## DOCUMENT SEGMENT
Monday, 18 November 2024 | Pioneer News Service | New Delhi

Manipur volatile, HM monitoring state

Amid escalating unrest in Manipur, Union Home Minister Amit Shah on Sunday cancelled all his rallies in poll-bound Maharashtra and returned to Delhi to hold a meeting to review the volatile situation. Irate mobs set fire to the residences of three more Bharatiya Janata Party (BJP)  legislators, one of whom is a senior Minister, and also the home of a Congress MLA in various districts of Imphal Valley, even as security forces foiled the attempt of agitators to storm the ancestral residence of Manipur Chief Minister N Biren Singh, officials said.

Later in the evening, the Home Minister held a meeting with senior security and intelligence officials, and reviewed the Manipur situation. Meanwhile, Central Reserve Police Force (CRPF)  chief Anish Dayal Singh reached imphal on Sunday, to monitor and coordinate the security operations in the region.

The fresh incidents of violent protests took place on Saturday night even as an indefinite curfew was clamped after people, agitated by the killing of three women and children each by militants in Jiribam district, attacked the residences of three state Ministers and six MLAs earlier on Saturday.

Meanwhile, the Manipur Government has requested the Centre to review and withdraw AFSPA from areas falling under the jurisdiction of six police stations in the State. The Centre has reimposed the Armed Forces (Special Powers) Act, 1958 in Manipur’s six police station areas, including violence-hit Jiribam.

Union Ministry of Home Affairs had, on November 14, reimposed AFSPA in areas falling under Sekmai PS and Lamsang PS in Imphal West district, Lamlai in Imphal East, Moirang in Bishnupur, Leimakhong in Kangpokpi and Jiribam in Jiribam district.

Enraged people torched the houses of PWD Minister Govindas Konthoujam at Ningthoukhong, Hiyanglam’s BJP MLA Y Radheshyam at Langmeidong Bazar, Wangjing Tentha’s BJP MLA Paonam Brojen in Thoubal district and Khundrakpam’s Congress MLA Th Lokeshwar in Imphal East district, the officials said. The legislators and their family members were not at home when the angry mob stormed their residential compounds, vandalised properties and set the houses on fire, police said, adding the houses were partially burnt in the incidents.

Fire services rushed to the spots and doused the blaze before the flames engulfed the houses. On Saturday night, protesters also advanced towards Biren Singh’s ancestral residence at Luwangsangbam in Imphal East but were stopped short of 100-200 metres by security forces. Security personnel, including Assam Rifles, BSF and state forces, fired several rounds of tear gas shells, rubber bullets to disperse the protesters and foiled the attempt to damage Singh’s house, officials said.

## ACTIVITY A
Can you repeat, word for word, the lines in the records below that run from the line containing "WHO IS WHO?" through the line containing "chief and art director.", including both of those lines?

## Transcribed page contents
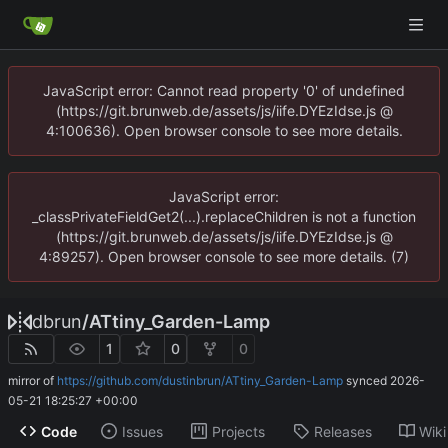
JavaScript error: Cannot read property '0' of undefined
(https://git.brunweb.de/assets/js/iife.DYEzIdse.js @
4:100636). Open browser console to see more details.
JavaScript error:
_classPrivateFieldGet2(...).replaceChildren is not a function
(https://git.brunweb.de/assets/js/iife.DYEzIdse.js @
4:89257). Open browser console to see more details. (7)
dbrun
/
ATtiny_Garden-Lamp
1
0
0
mirror of
https://github.com/dustinbrun/ATtiny_Garden-Lamp
synced
2026-
05-21 18:25:27 +00:00
Code
Issues
Projects
Releases
Wiki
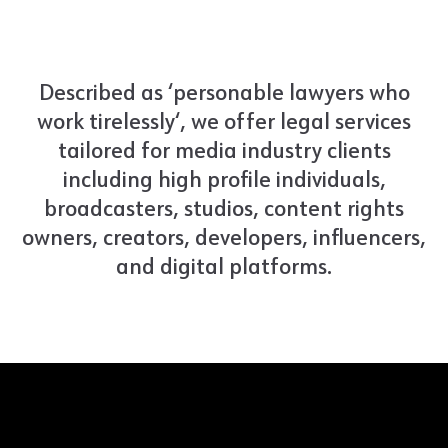
Described as ‘personable lawyers who
work tirelessly‘, we offer legal services
tailored for media industry clients
including high profile individuals,
broadcasters, studios, content rights
owners, creators, developers, influencers,
and digital platforms.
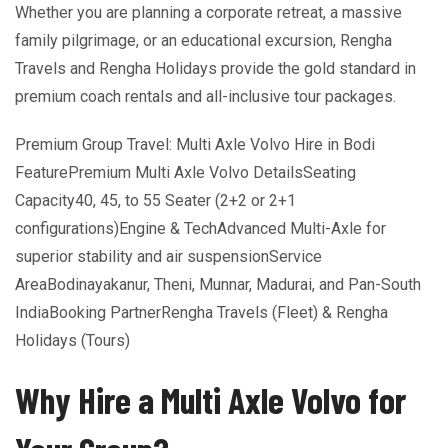
Whether you are planning a corporate retreat, a massive
family pilgrimage, or an educational excursion, Rengha
Travels and Rengha Holidays provide the gold standard in
premium coach rentals and all-inclusive tour packages.
Premium Group Travel: Multi Axle Volvo Hire in Bodi
FeaturePremium Multi Axle Volvo DetailsSeating
Capacity40, 45, to 55 Seater (2+2 or 2+1
configurations)Engine & TechAdvanced Multi-Axle for
superior stability and air suspensionService
AreaBodinayakanur, Theni, Munnar, Madurai, and Pan-South
IndiaBooking PartnerRengha Travels (Fleet) & Rengha
Holidays (Tours)
Why Hire a Multi Axle Volvo for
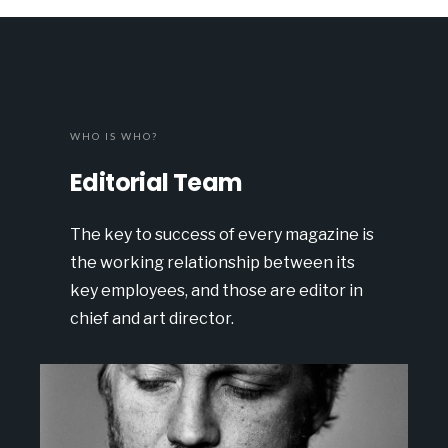
WHO IS WHO?
Editorial Team
The key to success of every magazine is
the working relationship between its
key employees, and those are editor in
chief and art director.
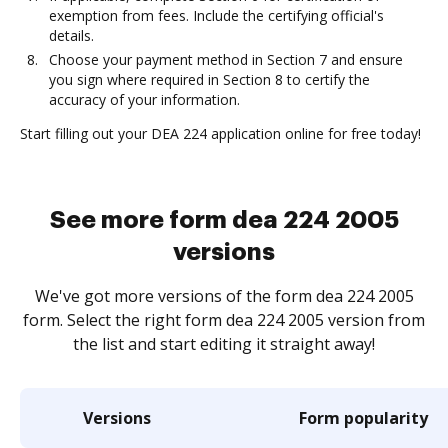
exemption from fees. Include the certifying official's
details.
Choose your payment method in Section 7 and ensure
you sign where required in Section 8 to certify the
accuracy of your information.
Start filling out your DEA 224 application online for free today!
See more form dea 224 2005
versions
We've got more versions of the form dea 224 2005
form. Select the right form dea 224 2005 version from
the list and start editing it straight away!
Versions
Form popularity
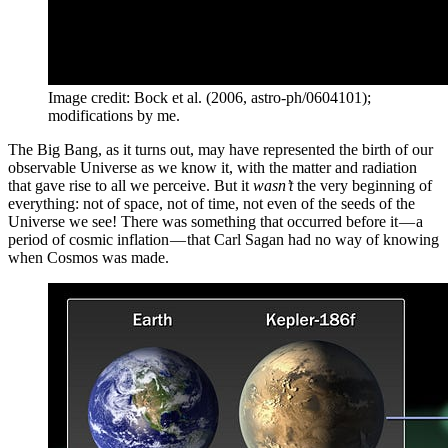
Image credit: Bock et al. (2006, astro-ph/0604101);
modifications by me.
The Big Bang, as it turns out, may have represented the birth of our
observable Universe as we know it, with the matter and radiation
that gave rise to all we perceive. But it
wasn’t
the very beginning of
everything: not of space, not of time, not even of the seeds of the
Universe we see! There was something that occurred before it — a
period of cosmic inflation — that Carl Sagan had no way of knowing
when Cosmos was made.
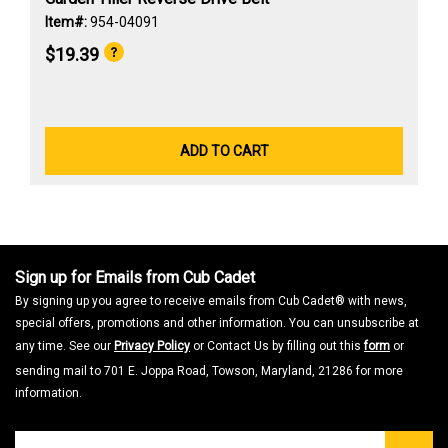
Item#:
954-04091
$19.39
ADD TO CART
Sign up for Emails from Cub Cadet
By signing up you agree to receive emails from Cub Cadet® with news,
special offers, promotions and other information. You can unsubscribe at
any time. See our
Privacy Policy
or Contact Us by filling out this
form
or
sending mail to 701 E. Joppa Road, Towson, Maryland, 21286 for more
information.
Join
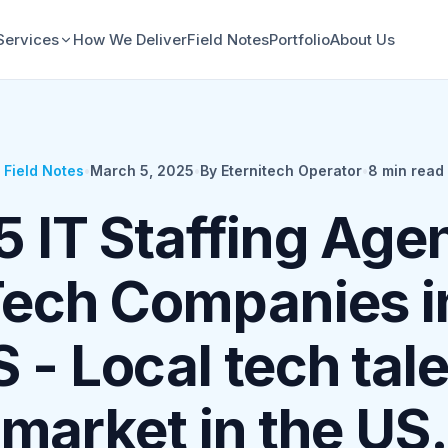
Services
How We Deliver
Field Notes
Portfolio
About Us
Field Notes
•
March 5, 2025
•
By Eternitech Operator
•
8
min read
5 IT Staffing Age
Tech Companies i
 - Local tech tal
market in the US.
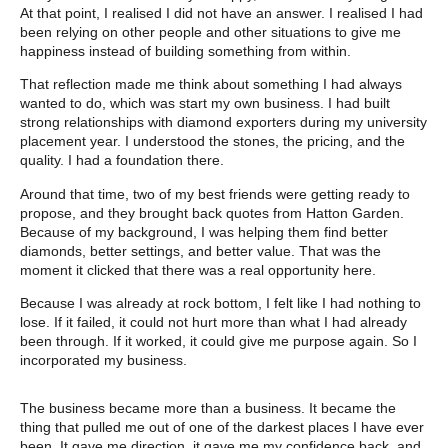
At that point, I realised I did not have an answer. I realised I had
been relying on other people and other situations to give me
happiness instead of building something from within.
That reflection made me think about something I had always
wanted to do, which was start my own business. I had built
strong relationships with diamond exporters during my university
placement year. I understood the stones, the pricing, and the
quality. I had a foundation there.
Around that time, two of my best friends were getting ready to
propose, and they brought back quotes from Hatton Garden.
Because of my background, I was helping them find better
diamonds, better settings, and better value. That was the
moment it clicked that there was a real opportunity here.
Because I was already at rock bottom, I felt like I had nothing to
lose. If it failed, it could not hurt more than what I had already
been through. If it worked, it could give me purpose again. So I
incorporated my business.
The business became more than a business. It became the
thing that pulled me out of one of the darkest places I have ever
been. It gave me direction, it gave me my confidence back, and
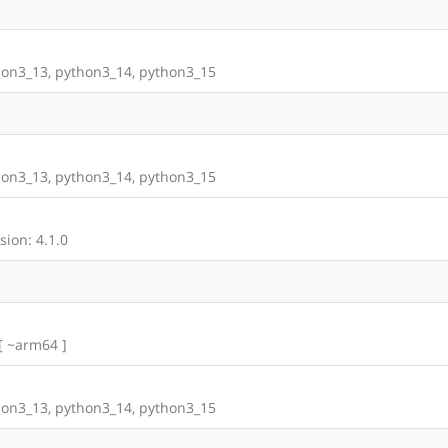
on3_13, python3_14, python3_15
on3_13, python3_14, python3_15
ion: 4.1.0
 [ ~arm64 ]
on3_13, python3_14, python3_15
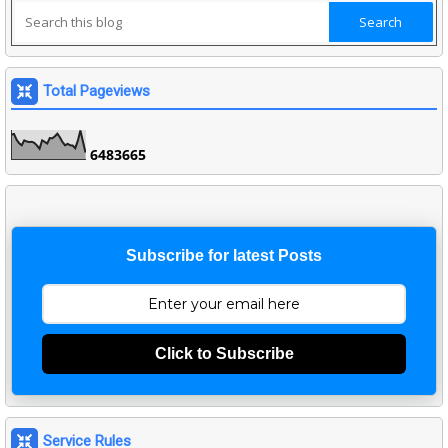
Total Pageviews
6
4
8
3
6
6
5
Subscribe for latest Posts
Click to Subscribe
Service Rules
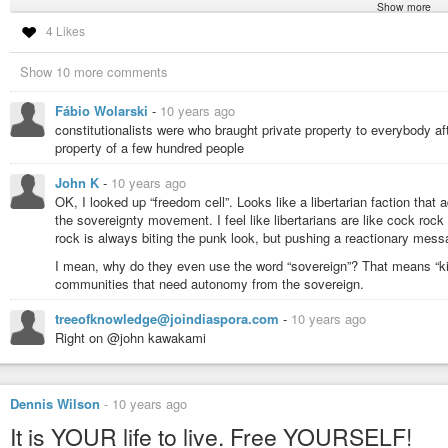
Show more
#agorism
#anarchism
#anarchy
#committeesofsafety
#constitution
#ec
4 Likes
#libertarianism
#liberty
#militia
#republicanism
#homesteading
#bitco
#voluntaryism
Show 10 more comments
Fábio Wolarski
-
10 years ago
constitutionalists were who braught private property to everybody a
property of a few hundred people
John K
-
10 years ago
OK, I looked up “freedom cell”. Looks like a libertarian faction that 
the sovereignty movement. I feel like libertarians are like cock roc
rock is always biting the punk look, but pushing a reactionary mess
I mean, why do they even use the word “sovereign”? That means “kin
communities that need autonomy from the sovereign.
treeofknowledge@joindiaspora.com
-
10 years ago
Right on @john kawakami
Dennis Wilson
-
10 years ago
It is YOUR life to live. Free YOURSELF!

## ACTIVITY B
Could you continue the report on the Manipur unrest from the point where it stops?

## ANSWER BOX A
WHO IS WHO?
Editorial Team
The key to success of every magazine is
the working relationship between its
key employees, and those are editor in
chief and art director.

## ANSWER BOX B
Later, protesters burnt tyres on the main road leading to Biren Singh’s residence and piled iron roads to prevent vehicular movement. Protests continued till around 11 pm in Mantripukhri area, some 3-4 km from the CM’s ancestral home. Many of the protesters had come in vehicles from other constituencies, and not from the Heingang Assembly seat, which the CM represented.

On Sunday morning, the situation remained calm but tense in all five districts of Imphal Valley, where an indefinite curfew has been imposed and internet services suspended following violent protests after the discovery of the bodies of six persons, three women and children each, allegedly abducted and killed by militants in Jiribam. Piles of burnt debris remained on the roads of state capital Imphal, a day after the violent protests.

Security forces have intensified patrolling in parts of Imphal and increased deployment at many of the residences of legislators which were attacked on Saturday as well as all major roads leading to the Capital town. On Saturday, agitators ransacked the houses of three legislators, including that of Biren Singh’s son-in-law RK Imo, who is also a BJP MLA, and set their properties on fire while security forces fired tear gas shells to disperse protesters in different parts of Imphal, police said. Among the ministers whose residences were stormed by the protesters are Sapam Ranjan, L Susindro Singh and Y Khemchand, an official said.

Curfew was imposed for an indefinite period in Imphal East and West, Bishnupur, Thoubal and Kakching districts of Imphal Valley “due to developing law and order situation”, he said.

The state administration suspended internet services temporarily in seven districts in the wake of protesters storming the residences of state ministers and MLAs, another official said. Besides Imo, agitators also vandalised the properties of BJP legislator Sapam Kunjakesore and MLA Joykishan Singh. They also gheraoed the houses of JD(U) MLA of Wangkhei seat, T Arun, and BJP legislator Karam Shyam of Langthabal.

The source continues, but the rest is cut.